**Texte à analyser:**
|---|

Avec l’avènement de Google, l’addition de mots-clés suffit à formuler une requête et obtenir des informations. Mais les interactions “pré-chatGPT” restent, en dehors de cela, très rigides et définies par l’interface-machine.

Les technologies telles que ChatGPT et les outils de traitement automatique de la parole (assistants vocaux tels que Siri, OK Google, Cortana, etc.) bouleversent cette communication rigide. Ils sont capables de faire sens d’une multitude d’informations avec les modèles de langage et leurs interactions avec des bases de données. Ils font en quelque sorte le pont entre le langage naturel* et les données. Nous avons désormais la possibilité d’expliquer en langage naturel un certain nombre de requêtes qui, autrefois, auraient nécessité de maîtriser certains langages de programmation.

|---|

**Matériel d'étude:**
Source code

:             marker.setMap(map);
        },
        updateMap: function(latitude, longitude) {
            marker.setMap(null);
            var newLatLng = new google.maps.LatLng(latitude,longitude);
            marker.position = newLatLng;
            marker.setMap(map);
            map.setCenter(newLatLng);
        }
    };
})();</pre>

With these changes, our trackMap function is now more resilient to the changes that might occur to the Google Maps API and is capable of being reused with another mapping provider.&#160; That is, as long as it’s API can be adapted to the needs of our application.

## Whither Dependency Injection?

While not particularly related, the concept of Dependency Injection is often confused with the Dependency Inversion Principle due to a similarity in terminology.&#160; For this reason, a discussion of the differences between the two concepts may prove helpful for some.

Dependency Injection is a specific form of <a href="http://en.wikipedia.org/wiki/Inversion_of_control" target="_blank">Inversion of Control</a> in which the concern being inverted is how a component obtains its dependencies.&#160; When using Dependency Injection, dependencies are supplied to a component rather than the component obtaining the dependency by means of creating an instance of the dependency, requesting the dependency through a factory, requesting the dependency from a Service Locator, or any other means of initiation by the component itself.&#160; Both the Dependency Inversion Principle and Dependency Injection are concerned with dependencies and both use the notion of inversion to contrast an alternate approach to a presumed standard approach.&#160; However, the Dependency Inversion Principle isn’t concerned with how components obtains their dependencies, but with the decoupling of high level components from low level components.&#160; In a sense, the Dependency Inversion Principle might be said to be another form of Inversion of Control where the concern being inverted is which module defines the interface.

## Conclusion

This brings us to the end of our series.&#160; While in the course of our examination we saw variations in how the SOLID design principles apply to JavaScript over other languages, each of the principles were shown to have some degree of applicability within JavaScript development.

|---|

**Travail demandé:**
1: D'après le texte à analyser, que suffit-il de faire, depuis l'avènement de Google, pour formuler une requête et obtenir des informations ?
2: Indiquez si chacune des affirmations suivantes concorde avec le texte à analyser, en répondant par oui ou par non et en citant les mots décisifs du texte.
(a) Les interactions « pré-chatGPT » étaient souples.
(b) Siri fait partie des assistants vocaux mentionnés.
(c) Ces technologies font le lien entre le langage naturel et les données.
3: Reproduisez le passage du texte à analyser qui va de « Avec l’avènement de » jusqu'à « définies par l’interface-machine. » inclus.
Appuyez-vous uniquement sur le texte à analyser.

**Réponses numérotées:**
1: Il suffit d'additionner des mots-clés.

2:
(a) Non : « très rigides et définies par l’interface-machine »
(b) Oui : « assistants vocaux tels que Siri, OK Google, Cortana, etc. »
(c) Oui : « Ils font en quelque sorte le pont entre le langage naturel* et les données. »

3:
Avec l’avènement de Google, l’addition de mots-clés suffit à formuler une requête et obtenir des informations. Mais les interactions “pré-chatGPT” restent, en dehors de cela, très rigides et définies par l’interface-machine.